Ahora debemos de imaginar un Torreón diferente al que nos legaron nuestros padres, que si bien lucharon contra el desierto, materialmente hablando, y lo vencieron, hoy, la lucha no es contra el clima adverso o la sequía, ni siquiera contra las tolvaneras, que antaño se repetían como olas de un mar ocre, que conforme avanzaba de fuera hacia adentro de la ciudad,  se tornaban café obscuro y terminaban en un negro chocolate que de verdad asustaba a muchos.
Ya no. Hoy, la lucha de los que aquí vivimos se tiene que dar en otros términos, en otros campos, con otras armas, contra otros enemigos.

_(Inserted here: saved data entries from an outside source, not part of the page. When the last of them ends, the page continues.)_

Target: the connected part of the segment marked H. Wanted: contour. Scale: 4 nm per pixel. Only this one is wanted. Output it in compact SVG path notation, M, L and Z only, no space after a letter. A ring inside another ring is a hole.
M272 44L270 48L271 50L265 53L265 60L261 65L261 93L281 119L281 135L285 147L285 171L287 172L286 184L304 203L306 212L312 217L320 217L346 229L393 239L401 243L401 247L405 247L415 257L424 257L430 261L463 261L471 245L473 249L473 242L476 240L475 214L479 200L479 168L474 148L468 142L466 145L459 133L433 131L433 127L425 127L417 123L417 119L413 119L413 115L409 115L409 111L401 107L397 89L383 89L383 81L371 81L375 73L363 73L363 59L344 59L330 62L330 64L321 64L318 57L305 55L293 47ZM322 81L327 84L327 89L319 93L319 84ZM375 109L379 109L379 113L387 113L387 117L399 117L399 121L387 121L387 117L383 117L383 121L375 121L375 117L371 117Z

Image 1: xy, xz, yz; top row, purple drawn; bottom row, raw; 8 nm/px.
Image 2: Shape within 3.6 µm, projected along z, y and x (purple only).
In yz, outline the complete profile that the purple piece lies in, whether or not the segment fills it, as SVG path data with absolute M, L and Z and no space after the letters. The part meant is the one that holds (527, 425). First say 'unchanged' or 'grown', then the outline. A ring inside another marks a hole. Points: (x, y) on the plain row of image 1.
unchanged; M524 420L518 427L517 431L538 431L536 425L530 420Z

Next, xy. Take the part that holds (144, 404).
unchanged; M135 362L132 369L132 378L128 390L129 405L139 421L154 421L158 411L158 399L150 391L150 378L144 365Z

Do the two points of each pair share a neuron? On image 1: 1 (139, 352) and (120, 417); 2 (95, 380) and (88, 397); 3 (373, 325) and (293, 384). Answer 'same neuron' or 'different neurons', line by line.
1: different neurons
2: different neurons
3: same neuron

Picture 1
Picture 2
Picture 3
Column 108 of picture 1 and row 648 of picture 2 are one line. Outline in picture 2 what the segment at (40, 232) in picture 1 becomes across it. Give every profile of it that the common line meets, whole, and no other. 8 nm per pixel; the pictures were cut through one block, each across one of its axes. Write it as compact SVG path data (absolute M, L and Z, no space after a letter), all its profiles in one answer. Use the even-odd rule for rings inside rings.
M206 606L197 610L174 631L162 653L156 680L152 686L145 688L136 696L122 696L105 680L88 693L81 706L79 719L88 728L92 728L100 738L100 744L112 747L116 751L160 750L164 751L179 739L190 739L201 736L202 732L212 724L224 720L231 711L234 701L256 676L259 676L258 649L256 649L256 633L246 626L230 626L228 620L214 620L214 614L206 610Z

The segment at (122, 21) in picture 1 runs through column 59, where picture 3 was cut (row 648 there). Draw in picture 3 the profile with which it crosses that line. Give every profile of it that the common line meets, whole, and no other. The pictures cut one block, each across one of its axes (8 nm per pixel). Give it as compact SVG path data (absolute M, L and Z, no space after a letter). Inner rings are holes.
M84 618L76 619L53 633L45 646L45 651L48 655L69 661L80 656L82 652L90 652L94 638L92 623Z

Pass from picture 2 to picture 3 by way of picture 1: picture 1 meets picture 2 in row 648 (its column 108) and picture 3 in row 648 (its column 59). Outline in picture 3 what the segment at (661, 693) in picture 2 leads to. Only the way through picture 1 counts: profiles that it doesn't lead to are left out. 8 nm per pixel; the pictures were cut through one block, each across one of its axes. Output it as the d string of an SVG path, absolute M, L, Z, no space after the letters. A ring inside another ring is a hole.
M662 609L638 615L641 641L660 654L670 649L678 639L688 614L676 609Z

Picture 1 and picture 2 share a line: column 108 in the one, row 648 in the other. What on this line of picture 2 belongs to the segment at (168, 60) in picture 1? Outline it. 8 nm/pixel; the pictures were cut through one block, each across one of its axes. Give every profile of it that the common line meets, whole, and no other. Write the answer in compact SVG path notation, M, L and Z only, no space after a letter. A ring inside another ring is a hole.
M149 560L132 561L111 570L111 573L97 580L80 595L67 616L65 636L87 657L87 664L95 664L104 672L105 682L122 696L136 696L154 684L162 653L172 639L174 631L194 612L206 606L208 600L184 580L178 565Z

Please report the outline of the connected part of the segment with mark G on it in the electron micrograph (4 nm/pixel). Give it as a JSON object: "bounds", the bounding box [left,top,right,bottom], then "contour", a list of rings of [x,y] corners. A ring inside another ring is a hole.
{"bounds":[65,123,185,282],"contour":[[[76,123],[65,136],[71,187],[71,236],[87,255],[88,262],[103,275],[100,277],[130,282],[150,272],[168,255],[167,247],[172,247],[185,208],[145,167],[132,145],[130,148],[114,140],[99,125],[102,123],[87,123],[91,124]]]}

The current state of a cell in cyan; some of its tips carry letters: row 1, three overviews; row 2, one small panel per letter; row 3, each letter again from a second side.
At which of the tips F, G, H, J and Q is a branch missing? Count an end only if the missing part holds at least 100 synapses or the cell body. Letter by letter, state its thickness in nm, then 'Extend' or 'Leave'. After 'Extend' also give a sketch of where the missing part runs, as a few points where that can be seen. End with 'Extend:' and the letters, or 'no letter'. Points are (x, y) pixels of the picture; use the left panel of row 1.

El reto es monumental e implica compromiso de todos y de las partes, pues la contienda demanda inventiva y creatividad, demanda coraje y voluntad, demanda trabajo y dedicación, demanda inversión y gasto, ¡demanda carácter!
Pero he ahí que a los laguneros torreonenses nos sobra corazón y nos sobra entrega, pues sabemos actuar con largueza en bien del prójimo y es precisamente en la ciudad que nos vio nacer o que nos acogió en algún momento de nuestras vidas, donde hay que actuar.
Unos gobernados con honestidad y con prudencia, viendo por el bien de las mayorías, otros invirtiendo en proyectos rentables, pero útiles a la sociedad, creando infraestructura urbana o rural; algunos aportando ideas creativas para nuevos negocios que sirvan de bandeja de plata a los miles de emprendedores jóvenes que seguro hay en nuestra comunidad y que tal vez estén escondidos en la penumbra de la noche negra que ha sido la sequia de inversiones en el área.
Démonos cuenta que el enemigo a vencer es el desánimo,  la abulia, la apatía, la inoperancia o la esclerosis que a veces paraliza a cualquier comunidad, pues en sus venas ya no corre la sangre hirviendo sino el líquido de atole que invade las articulaciones. Luchemos de cara al porvenir, hagámoslo por nuestros hijos, por nuestra pareja, por los que nos rodean. Hagámoslo.
Enfrentemos el éxito, no lo dejemos pasar.